My first visit here was in 1973, and I immediately felt right at home. Which is not surprising, given that I grew up in an Irish-American family in a neighborhood largely peopled by Irish-Americans. I went to Catholic schools, where the nuns were Irish-Americans, as were most of the students. When I was in college, we were told that ours was the only school that our food service worked with where students drank more tea than coffee, testimony to the Irish-American roots of the majority of the student body.
So it was no surprise that Ireland seemed like home.
But there was more to it than the familiarity factor.
Despite the fact that Ireland in 1973 was cold and damp, and you couldn't get ice for your soda - if you could even find a soda that wasn't Schweppes Lemon - I found Ireland beautiful, the people friendly and interesting.
I was one of three places I hit during my first European adventure - months spent hitchhiking around, hitting a lot of countries - that I said I would get back to. The others were Paris and Yugoslavia. I have been back to Paris a handful of times. I have yet to return to Yugoslavia, which, of course, no longer exists.
But Ireland? Yeh.
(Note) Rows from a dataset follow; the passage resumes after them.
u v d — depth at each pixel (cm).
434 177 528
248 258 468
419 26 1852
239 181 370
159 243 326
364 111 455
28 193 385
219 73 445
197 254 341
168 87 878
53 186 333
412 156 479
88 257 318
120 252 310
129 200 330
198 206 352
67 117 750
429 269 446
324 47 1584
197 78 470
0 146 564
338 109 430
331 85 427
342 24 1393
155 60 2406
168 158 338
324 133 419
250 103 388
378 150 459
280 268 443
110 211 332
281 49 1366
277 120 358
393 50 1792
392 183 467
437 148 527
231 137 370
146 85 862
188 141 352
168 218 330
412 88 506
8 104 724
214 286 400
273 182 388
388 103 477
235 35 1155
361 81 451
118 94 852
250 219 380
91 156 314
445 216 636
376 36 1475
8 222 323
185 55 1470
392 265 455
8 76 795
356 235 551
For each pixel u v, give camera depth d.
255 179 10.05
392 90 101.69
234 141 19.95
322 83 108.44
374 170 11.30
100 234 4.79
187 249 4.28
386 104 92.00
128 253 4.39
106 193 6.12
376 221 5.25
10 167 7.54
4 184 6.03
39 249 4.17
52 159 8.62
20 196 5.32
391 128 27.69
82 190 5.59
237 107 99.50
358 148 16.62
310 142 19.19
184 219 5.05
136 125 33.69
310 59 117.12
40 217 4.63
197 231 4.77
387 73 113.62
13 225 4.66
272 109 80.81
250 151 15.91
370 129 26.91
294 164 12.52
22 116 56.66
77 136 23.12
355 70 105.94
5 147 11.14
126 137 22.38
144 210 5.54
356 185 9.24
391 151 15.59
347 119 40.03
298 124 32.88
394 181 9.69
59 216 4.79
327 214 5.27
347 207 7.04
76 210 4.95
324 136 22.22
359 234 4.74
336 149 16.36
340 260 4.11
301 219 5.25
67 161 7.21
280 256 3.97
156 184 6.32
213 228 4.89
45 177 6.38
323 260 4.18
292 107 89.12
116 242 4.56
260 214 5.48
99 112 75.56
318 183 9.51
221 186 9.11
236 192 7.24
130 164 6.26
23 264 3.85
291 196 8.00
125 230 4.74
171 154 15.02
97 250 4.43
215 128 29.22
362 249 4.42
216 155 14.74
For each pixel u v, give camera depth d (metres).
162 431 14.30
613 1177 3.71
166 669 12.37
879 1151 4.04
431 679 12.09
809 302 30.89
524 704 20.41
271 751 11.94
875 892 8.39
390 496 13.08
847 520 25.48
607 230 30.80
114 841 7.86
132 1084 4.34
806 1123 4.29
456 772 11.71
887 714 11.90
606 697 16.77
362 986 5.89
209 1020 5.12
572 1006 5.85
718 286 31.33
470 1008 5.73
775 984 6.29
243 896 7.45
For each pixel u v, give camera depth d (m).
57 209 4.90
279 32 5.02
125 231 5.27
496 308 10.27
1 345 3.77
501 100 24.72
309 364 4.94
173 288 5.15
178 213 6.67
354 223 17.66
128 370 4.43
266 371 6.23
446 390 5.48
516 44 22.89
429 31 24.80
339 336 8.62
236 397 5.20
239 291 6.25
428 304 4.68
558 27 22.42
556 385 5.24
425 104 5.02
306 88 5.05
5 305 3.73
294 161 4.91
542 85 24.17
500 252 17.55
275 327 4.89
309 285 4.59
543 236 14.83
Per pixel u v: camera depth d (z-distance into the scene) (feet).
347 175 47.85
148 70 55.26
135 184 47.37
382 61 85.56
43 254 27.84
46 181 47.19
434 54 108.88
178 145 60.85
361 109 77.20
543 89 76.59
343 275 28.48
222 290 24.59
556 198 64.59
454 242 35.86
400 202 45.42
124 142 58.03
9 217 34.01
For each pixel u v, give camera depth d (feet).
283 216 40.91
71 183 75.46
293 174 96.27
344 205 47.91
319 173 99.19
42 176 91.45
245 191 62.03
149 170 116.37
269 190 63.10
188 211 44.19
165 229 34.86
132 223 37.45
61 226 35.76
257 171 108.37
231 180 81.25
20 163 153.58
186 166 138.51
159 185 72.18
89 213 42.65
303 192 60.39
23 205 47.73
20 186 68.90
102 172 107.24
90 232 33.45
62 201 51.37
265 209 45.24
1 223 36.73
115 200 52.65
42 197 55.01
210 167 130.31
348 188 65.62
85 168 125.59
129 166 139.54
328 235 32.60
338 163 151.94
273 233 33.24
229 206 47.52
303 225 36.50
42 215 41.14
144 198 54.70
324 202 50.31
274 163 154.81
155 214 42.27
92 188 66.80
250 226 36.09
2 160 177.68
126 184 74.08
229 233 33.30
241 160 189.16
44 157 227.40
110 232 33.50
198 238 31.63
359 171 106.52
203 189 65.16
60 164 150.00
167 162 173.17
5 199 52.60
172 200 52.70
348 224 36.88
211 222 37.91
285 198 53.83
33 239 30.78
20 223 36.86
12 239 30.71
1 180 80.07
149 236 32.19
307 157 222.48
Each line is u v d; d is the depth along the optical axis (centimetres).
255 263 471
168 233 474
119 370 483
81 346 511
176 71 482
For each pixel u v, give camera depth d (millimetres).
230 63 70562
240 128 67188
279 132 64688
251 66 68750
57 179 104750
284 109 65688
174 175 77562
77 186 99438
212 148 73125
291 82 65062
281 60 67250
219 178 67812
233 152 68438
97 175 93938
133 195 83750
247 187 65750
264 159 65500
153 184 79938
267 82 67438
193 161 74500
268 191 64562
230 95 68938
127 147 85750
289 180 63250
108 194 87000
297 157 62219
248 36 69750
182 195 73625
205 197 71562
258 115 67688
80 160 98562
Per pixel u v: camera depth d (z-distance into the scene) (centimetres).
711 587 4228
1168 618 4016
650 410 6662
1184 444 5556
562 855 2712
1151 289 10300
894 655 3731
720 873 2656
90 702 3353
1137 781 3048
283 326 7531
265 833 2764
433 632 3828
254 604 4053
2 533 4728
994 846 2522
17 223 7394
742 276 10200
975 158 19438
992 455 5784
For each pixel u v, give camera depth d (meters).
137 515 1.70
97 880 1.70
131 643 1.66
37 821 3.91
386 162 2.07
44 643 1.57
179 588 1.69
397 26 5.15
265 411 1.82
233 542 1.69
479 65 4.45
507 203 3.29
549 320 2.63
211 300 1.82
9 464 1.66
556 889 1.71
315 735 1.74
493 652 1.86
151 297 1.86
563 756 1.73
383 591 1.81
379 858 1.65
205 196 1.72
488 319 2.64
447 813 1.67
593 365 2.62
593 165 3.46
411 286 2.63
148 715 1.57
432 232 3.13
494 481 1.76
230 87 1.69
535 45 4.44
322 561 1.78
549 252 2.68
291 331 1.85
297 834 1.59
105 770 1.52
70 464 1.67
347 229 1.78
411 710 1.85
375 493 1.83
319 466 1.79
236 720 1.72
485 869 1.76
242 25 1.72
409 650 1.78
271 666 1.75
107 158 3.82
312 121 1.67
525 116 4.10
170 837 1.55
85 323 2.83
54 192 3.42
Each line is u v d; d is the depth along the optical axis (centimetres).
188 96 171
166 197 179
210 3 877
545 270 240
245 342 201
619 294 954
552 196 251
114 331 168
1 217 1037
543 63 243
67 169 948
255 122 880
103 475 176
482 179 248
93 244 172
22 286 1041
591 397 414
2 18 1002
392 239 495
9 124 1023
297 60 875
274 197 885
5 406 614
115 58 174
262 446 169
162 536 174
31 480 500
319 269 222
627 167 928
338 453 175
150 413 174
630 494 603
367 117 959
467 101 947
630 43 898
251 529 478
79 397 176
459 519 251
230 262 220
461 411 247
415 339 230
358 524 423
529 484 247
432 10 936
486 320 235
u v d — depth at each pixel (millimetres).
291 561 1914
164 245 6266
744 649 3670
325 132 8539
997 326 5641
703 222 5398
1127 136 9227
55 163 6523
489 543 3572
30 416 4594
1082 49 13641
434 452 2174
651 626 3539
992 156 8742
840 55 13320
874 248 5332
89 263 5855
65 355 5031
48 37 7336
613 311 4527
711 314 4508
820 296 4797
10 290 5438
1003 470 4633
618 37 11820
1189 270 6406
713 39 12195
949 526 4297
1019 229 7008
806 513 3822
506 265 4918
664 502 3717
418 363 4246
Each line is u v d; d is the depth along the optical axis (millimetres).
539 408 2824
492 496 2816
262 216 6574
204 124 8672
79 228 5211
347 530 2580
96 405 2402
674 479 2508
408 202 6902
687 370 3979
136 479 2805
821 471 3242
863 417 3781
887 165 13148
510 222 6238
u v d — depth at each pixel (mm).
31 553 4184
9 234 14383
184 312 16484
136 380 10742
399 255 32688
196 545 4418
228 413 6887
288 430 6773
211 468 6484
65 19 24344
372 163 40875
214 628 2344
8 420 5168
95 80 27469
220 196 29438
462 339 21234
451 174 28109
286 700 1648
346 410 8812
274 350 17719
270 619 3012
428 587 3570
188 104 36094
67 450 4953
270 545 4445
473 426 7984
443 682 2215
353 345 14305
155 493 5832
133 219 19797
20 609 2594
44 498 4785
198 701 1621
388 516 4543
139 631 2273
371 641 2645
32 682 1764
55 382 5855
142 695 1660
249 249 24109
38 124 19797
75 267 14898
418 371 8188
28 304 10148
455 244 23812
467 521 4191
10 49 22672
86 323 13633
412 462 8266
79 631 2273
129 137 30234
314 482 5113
I've been back. The last time was last September.
So, yeh.
I do Ireland.
I'm here with my sister Trish, come to pick up her daughter Molly, who's finishing up a year in grad school. My principal role is to tote a mostly empty large suitcase in which to cram some of Molly's clothing to bring home, but we will be doing a few touristy things while I'm here.
Despite all my times over, I've never been to Glasnevin Cemetery. I've never taken a boat tour of the Liffey or Dublin Bay.
We'll hang out, hit pubs/restaurants/theaters Molly has discovered, and generally have a good low-key kind of time.
Not that there are no worries.
The weather in Ireland is always chancy. Dublin is a big city: the traffic is crazy and I may instinctively look the wrong way when stepping off the curb. Dublin is a big city: there is some level (minute compared to the States) of street crime - there are gangs, thugs, drug-related problems - and many pubs have signs warning patrons to watch their handbags.
But one thing I won't worry about is getting mowed down by some maniac with an AR15.
Ireland has relatively restrictive gun laws, and one of the lowest rates of gun possession in the EU.
There are guns here.
People hunt. Farmers have shotguns. Thugs carry handguns.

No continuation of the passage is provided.